● **Written problem**: Could you copy word for word the portion of the OPENXML passage that opens with the words "The best way" and closes with "store the data."?

● **Passage provided**:
begin

The results should look as follows:

The best way to use OPENXML is in a stored procedure, especially if you are taking your XML from the mid-tier and putting it into the database. Rather than parsing in the mid-tier, you can send your XML as text to the stored procedure and have the server parse and store it in a single operation. This provides a lot better performance and a lot less network traffic than parsing the XML in the mid-tier and sending T-SQL commands to the server to store the data.

If you are going to use your newly parsed XML over and over again, then rather than calling OPENXML multiple times, just store the results in a table variable. This will speed up the processing and free resources on the server for other work. The sample stored procedure that follows implements OPENXML. Notice the use of the new nvarchar(max) datatype. In SQL Server 2000, you would have to use a text datatype. For all new development, use the nvarchar(max) datatype, since the text datatype may be removed in future versions.

CREATE PROCEDURE update_authors_OPENXML (
@doc nvarchar(max))

end

● **Records supplied**:

begin

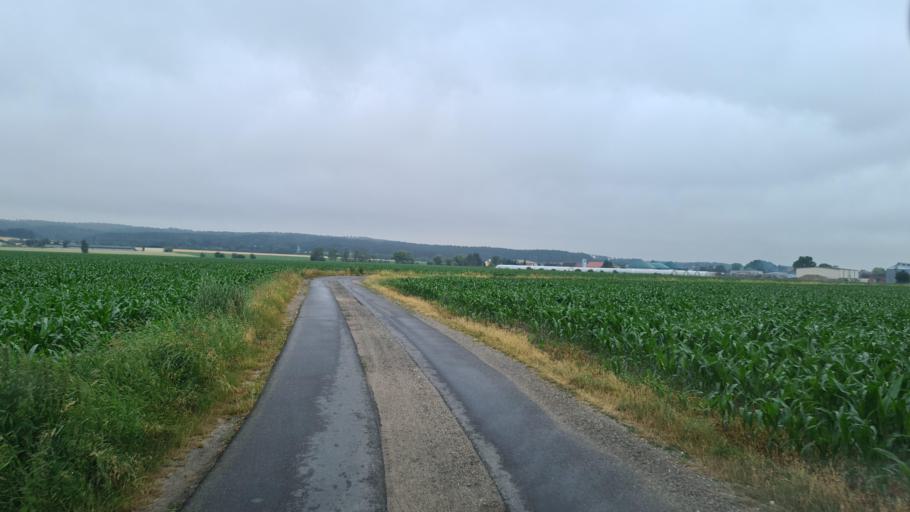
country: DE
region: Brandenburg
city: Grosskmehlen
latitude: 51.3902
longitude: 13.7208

end
begin

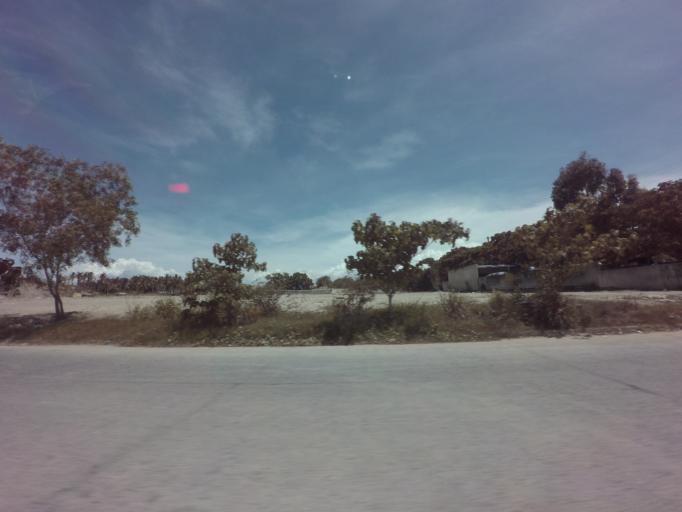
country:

end
begin

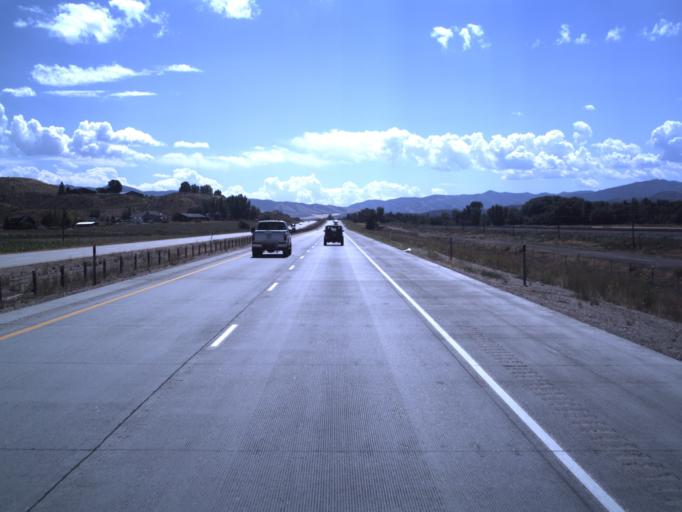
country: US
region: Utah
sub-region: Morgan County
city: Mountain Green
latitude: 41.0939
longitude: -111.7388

end

● **Finished task**:
The best way to use OPENXML is in a stored procedure, especially if you are taking your XML from the mid-tier and putting it into the database. Rather than parsing in the mid-tier, you can send your XML as text to the stored procedure and have the server parse and store it in a single operation. This provides a lot better performance and a lot less network traffic than parsing the XML in the mid-tier and sending T-SQL commands to the server to store the data.